Однако сама по себе насильственная смерть еще не является причиной канонизации. В каждой канонизации Церковь предлагает некоторый урок, а не просто констатирует факт свершившегося убийства. Первые русские святые, князья Борис и Глеб, погибли после того, как отказались развязать междуусобную вражду, предпочитая, как подчеркивает житие, сберечь свою дружину и исполнить долг любви и послушания по отношению к брату, пусть даже заведомо преступному. Это, безусловно, пример сознательного жертвенного служения, а не просто трагическая гибель от руки убийцы. Точно так же и Михаил Тверской до конца исполнил свой долг, отправившись в Орду навстречу верной гибели, чтобы только отвратить татарский набег от своей земли.

Впрочем, не всегда смерть была добровольной. Киевский князь Игорь Ольгович был свергнут с престола и посажен в тюрьму, после чего попросил у княжащего Изяслава дозволения постричься в монахи и после пострижения был переведен в Феодоровский монастырь. В 1147 г. разъяренная толпа вытащила его из храма во время литургии и жестоко убила. Как видим, среди всех святых князей его судьба наиболее близка к судьбе Николая II, если не считать некоторых отличий, о которых будет сказано далее.

Наконец, самый необычный в ряду князей-страстотерпцев – Андрей Боголюбский. Он не только пал жертвой чисто политических интриг, но и активно сопротивлялся убийцам. Его политика оценивалась современниками, мягко говоря, неоднозначно, но, как видно и по прозвищу, князь отличался особым благочестием; житие подчеркивает широкую раздачу им милости. Видимо, эти его черты сыграли существенную роль при канонизации. Вместе с тем, как сообщает Федотов28, его церковное почитание началось лишь после обретения его мощей в XVIII в., в отличие от прочих князей, которых народ начинал чтить сразу после кончины. Давние наши предки, молившиеся Борису и Глебу, Михаилу Тверскому и Игорю Ольговичу, не молились Андрею Боголюбскому.

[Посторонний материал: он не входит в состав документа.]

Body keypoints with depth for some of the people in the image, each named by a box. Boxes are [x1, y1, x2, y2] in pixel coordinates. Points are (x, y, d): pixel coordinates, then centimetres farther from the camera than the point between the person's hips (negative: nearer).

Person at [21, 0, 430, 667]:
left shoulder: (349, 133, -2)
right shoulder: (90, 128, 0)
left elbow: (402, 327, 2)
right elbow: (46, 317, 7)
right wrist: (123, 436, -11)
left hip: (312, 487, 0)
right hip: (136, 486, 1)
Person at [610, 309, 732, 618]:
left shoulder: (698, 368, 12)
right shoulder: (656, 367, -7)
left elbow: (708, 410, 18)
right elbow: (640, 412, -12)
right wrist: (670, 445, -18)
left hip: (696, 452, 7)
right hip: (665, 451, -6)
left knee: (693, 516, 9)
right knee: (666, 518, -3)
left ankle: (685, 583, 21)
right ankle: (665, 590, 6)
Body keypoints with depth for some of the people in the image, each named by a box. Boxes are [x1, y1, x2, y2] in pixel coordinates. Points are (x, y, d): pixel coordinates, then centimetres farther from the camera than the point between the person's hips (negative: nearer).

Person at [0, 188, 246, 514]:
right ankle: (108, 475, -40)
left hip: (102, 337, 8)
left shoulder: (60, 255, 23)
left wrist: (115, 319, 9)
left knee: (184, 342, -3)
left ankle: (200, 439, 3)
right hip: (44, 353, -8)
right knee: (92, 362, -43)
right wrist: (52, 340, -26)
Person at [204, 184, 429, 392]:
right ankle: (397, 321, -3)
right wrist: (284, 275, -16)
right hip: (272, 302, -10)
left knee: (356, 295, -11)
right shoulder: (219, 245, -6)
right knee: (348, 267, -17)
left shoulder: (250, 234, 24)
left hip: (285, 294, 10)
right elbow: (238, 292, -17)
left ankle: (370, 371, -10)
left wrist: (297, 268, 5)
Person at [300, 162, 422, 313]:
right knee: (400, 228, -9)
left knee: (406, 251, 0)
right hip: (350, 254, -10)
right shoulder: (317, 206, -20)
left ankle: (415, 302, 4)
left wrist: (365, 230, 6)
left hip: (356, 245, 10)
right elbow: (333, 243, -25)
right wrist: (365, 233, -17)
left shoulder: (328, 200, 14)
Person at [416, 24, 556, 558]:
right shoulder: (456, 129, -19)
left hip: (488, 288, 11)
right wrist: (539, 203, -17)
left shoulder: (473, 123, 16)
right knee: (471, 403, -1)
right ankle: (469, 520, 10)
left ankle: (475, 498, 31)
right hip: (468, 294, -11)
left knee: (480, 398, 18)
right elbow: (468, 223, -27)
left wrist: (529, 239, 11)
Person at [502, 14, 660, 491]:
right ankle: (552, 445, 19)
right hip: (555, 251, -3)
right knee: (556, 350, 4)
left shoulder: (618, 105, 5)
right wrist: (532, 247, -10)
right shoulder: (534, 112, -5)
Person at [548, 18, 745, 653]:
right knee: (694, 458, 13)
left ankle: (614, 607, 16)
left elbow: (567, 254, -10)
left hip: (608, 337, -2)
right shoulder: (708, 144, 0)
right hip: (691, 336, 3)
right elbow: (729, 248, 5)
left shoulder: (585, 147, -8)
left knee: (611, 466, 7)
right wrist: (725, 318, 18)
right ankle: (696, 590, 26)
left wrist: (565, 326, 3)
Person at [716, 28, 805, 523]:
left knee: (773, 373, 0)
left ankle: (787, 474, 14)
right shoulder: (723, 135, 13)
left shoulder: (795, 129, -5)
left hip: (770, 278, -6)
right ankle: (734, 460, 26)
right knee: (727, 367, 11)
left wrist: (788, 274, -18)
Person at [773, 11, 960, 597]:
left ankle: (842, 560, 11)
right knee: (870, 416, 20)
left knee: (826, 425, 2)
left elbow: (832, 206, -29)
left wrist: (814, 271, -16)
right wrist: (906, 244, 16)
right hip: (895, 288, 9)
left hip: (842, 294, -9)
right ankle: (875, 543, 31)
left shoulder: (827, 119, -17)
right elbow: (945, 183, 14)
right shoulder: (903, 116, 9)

Как пишет Федотов29, «Святые Борис и Глеб создали на Руси особый, не вполне литургически выявленный чин (страстотерпцев( – самый парадоксальный чин русских святых. В большинстве случаев представляется невозможным говорить о вольной смерти: можно говорить лишь о непротивлении смерти. Непротивление это, по-видимому, сообщает характер вольного заклания насильственной кончине и очищает закланную жертву».

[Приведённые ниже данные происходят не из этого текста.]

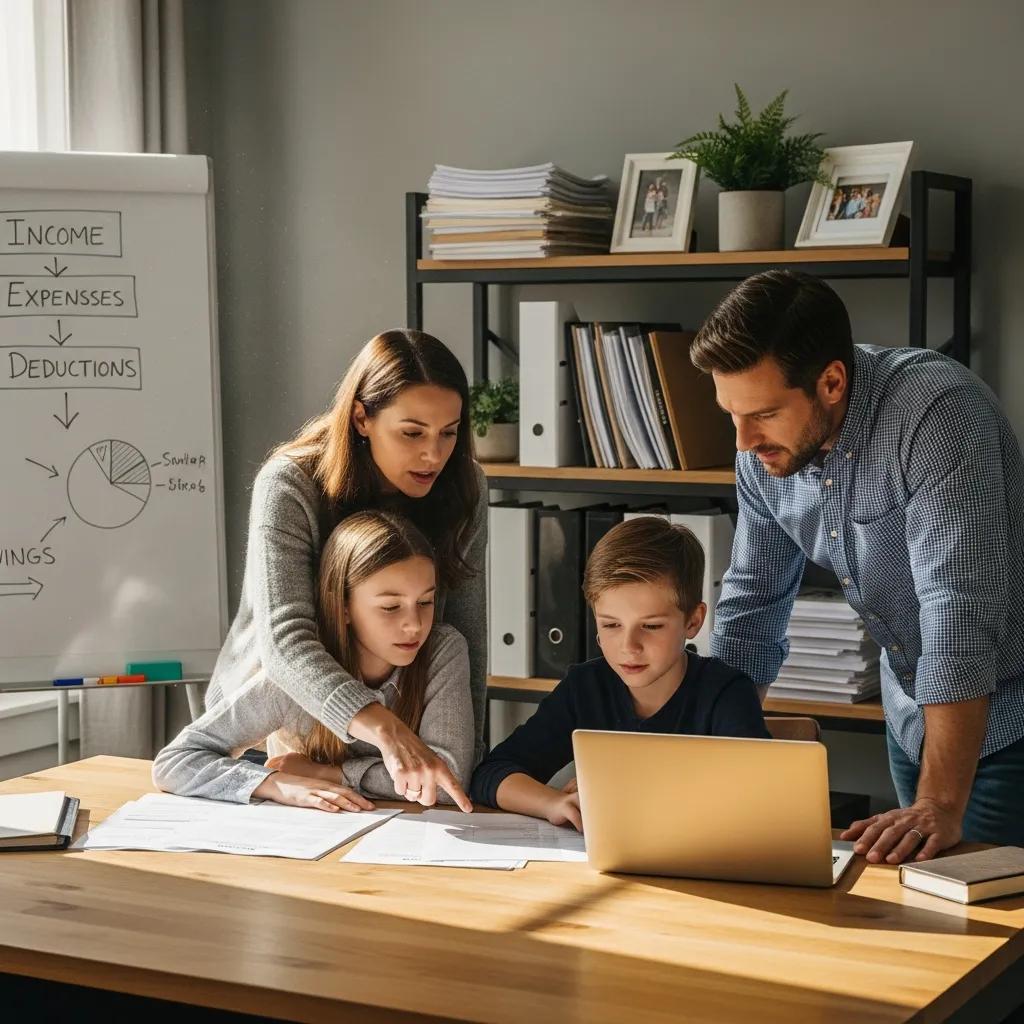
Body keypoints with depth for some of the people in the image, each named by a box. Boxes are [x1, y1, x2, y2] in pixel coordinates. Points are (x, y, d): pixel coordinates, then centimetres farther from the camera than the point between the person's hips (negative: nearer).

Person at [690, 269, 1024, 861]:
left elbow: (960, 610, -34)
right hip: (913, 718, 7)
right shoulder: (766, 451, -6)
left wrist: (941, 806, -37)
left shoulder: (937, 413, -29)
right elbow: (752, 604, 4)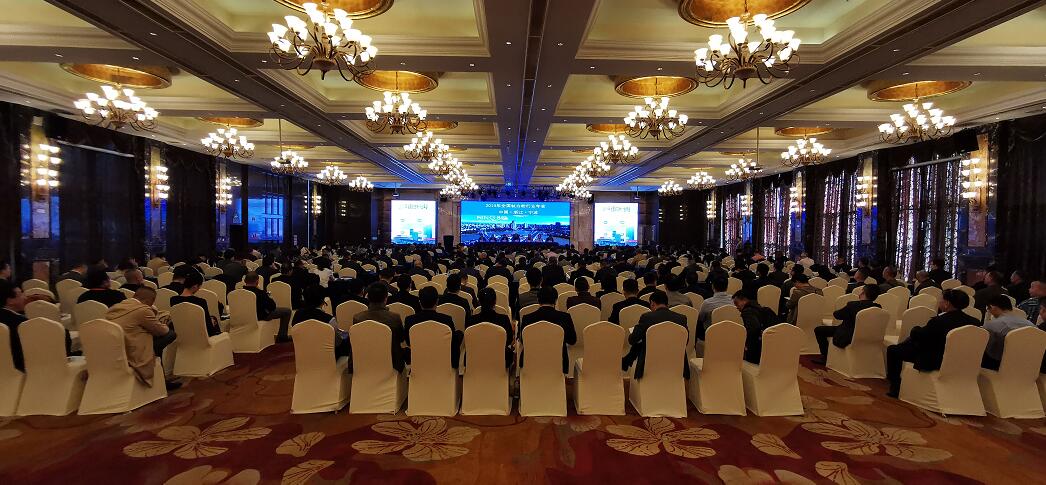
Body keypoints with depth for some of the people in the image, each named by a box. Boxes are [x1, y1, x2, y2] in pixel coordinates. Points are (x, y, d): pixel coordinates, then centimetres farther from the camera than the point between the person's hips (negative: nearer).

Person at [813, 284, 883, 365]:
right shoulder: (878, 308, -9)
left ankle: (825, 357, 12)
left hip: (846, 338, -7)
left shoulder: (852, 305, -26)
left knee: (818, 330, 5)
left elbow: (836, 315, -10)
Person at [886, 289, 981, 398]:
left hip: (933, 362, -8)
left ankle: (895, 388, 16)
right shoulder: (973, 322, -10)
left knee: (892, 350, 7)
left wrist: (916, 329, 8)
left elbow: (916, 335, -12)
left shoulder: (938, 321, -30)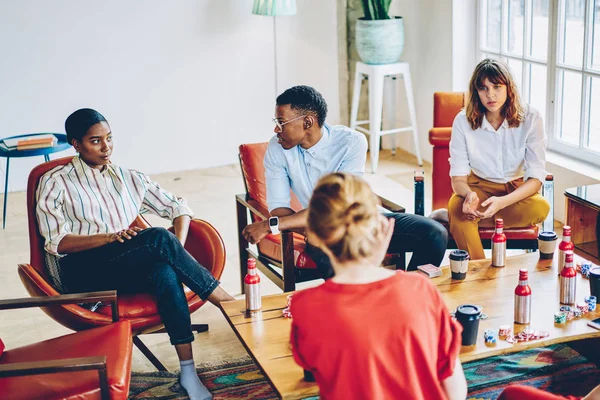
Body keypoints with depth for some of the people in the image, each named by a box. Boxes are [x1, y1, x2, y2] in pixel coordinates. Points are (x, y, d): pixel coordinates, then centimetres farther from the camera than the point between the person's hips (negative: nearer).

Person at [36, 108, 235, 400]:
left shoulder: (128, 178, 21)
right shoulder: (55, 183, 8)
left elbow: (178, 207, 18)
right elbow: (57, 243, -4)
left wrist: (177, 250, -3)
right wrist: (110, 237, -21)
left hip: (130, 271, 4)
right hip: (81, 272, -4)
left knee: (165, 272, -34)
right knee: (159, 238, -29)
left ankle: (188, 371, -32)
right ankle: (227, 302, -20)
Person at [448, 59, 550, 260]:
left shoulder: (530, 118, -16)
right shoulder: (463, 121, -14)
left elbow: (536, 177, -19)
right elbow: (458, 177, -14)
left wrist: (502, 202, -38)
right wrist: (469, 195, -40)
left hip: (517, 188, 1)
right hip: (479, 186, 0)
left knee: (540, 207, -33)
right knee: (456, 207, -34)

Своеобразную трактовку получил этот чин в канонизации царевича Дмитрия. Здесь невозможно говорить ни об осознанном служении, ни о непротивлении, а только о гибели ни в чем не повинного ребенка.

Симфоническая идея в Московской Руси

Впрочем, вернемся на землю, к политическим реалиям. Российское государство, начиная с Ивана Грозного, объявило себя преемником Византии, что в идеале предполагало и наследование теории симфонии властей30.

Но то, что в Византии явилось плодом многовекового исторического развития, на Русь часто попадало уже в готовом виде и в силу этого нередко воспринималось как что-то раз и навсегда данное свыше, священное и неизменное. Как писала мать Мария (Скобцова)31, «Москва усвоила очень многое от Византии, но как-то прошла мимо ее творческой напряженности. Москва перековала в неподвижную форму, в культ буквы, в культ традиции, в повторяющийся ритмический жест все буйное и антиномическое кипение византийского гения».

Формализация всегда способствует утрате подлинного понимания, и симфоническая теория достаточно быстро становилась всего лишь риторическим приемом, оправдывающим все более неограниченное самодержавие царей.

Как метко сказал Г.П. Федотов32, «1547 год – год венчания на царство Грозного – в духовной жизни России разделяет две эпохи: Святую Русь от православного царства». Характерно, что первая знала множество святых князей, но вторая не знала ни одного святого царя (единственное своеобразное исключение – царевич Дмитрий). Даже в случае канонизации Николая II речь будет идти о канонизации давнего исторического прошлого, о прославлении такого жизненного пути, который уже невозможно повторить; тогда как в лице Свв. Бориса и Глеба наши предки канонизировали свое настоящее, предлагая их как пример для подражания потомкам.